## EXERCISE GOAL
In the forum thread about childhood mystery books, what did a cook in one of the later Three Investigators books pretend was a gun at someone's back?

=== GIVEN TEXT ===

I learned at a young age that if you are setting up a detective agency staffed entirely by nine-year olds, you are going to have much better luck if you are located near to a major urban centre than if your headquarters is out in rural North Wales and you don't even have an entry in the Yellow Pages, let alone an advertising budget. I seem to remember that we were genuinely surprised when no myseteries turned up. Even one of the soul-destroying divorce or debt collection cases which apparently make up the mainstay of a private detective's work would have been something.
Also, I love the sentence in the title of this thread.
I read Killing Mr. Griffin, Heebinator. The big reveal that one of them is a sociopath was, um, stupid.
Although that's reminded me of House of Stairs (which I know we've discussed before) and Anna to the Infinite Power, which -freaked me out-. Jupiter Jones would never freak me out. His solid frame is composed of pure love.
What I remember about the Three Investigators was one of the later books, in which a Chinese (?) cook fooled someone into thinking he had a gun at their back when it was really only the tip of a wooden spoon. The character was a horribly racist stereotype, IIRC, but the trick was awesome, at least to an eleven-year-old.
Trixie Belden was great, although the first books were stronger and had forward momentum (new characters appearing, Trixie growing and changing) that the later ones lacked. The early, unrevised, full-of-stereotypes Nancy Drew, too. She doesn't meet need until book #7, I think, and she also acquires her dog Togo. After a while, the formula gets set and she never ages, changes, or acquires new friends (except as necessary to show up for a single book/chapter).
Also, I love the sentence construction like, "Everyday, Aunt Mathilda/Nancy Drew/Bob Hardy did X, and today was no exception."
Three Investigators truly did have the hideout to end all hideouts. The Rolls I thought was fine, whatever.

=== DATA SHOWN ===

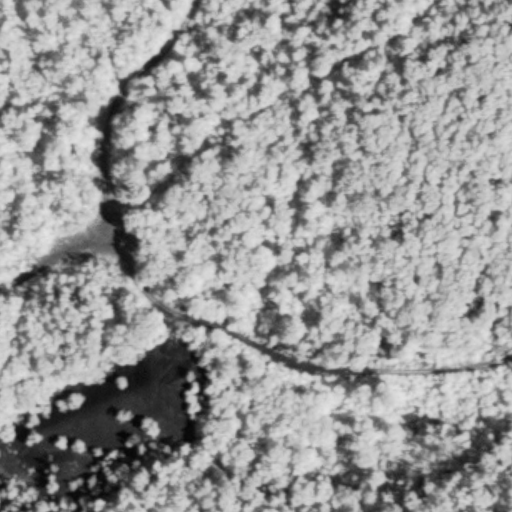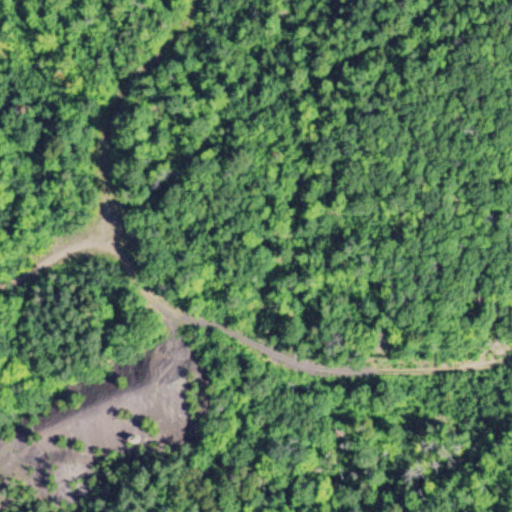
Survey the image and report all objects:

===
=== DATA SHOWN ===

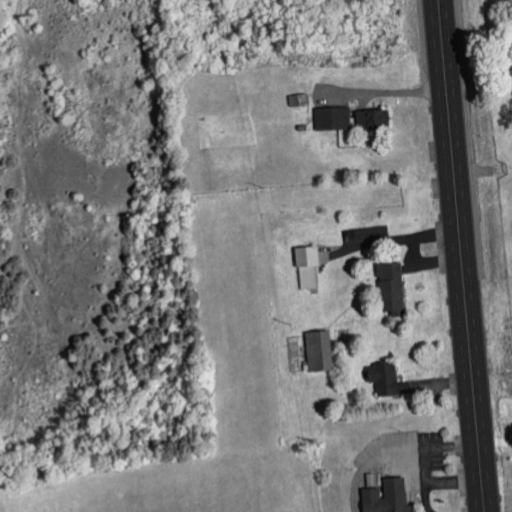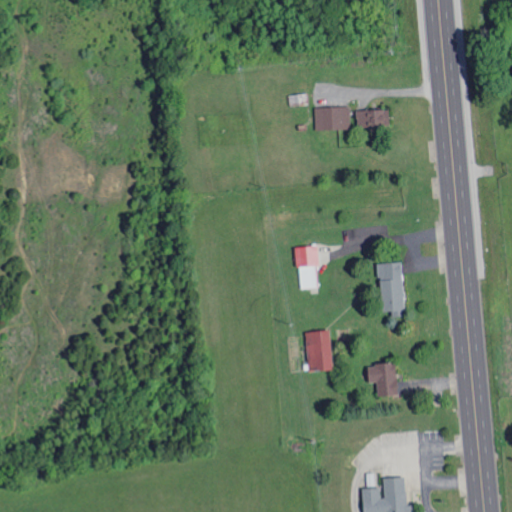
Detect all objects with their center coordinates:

===

## FINAL RESULT
The tip of a wooden spoon.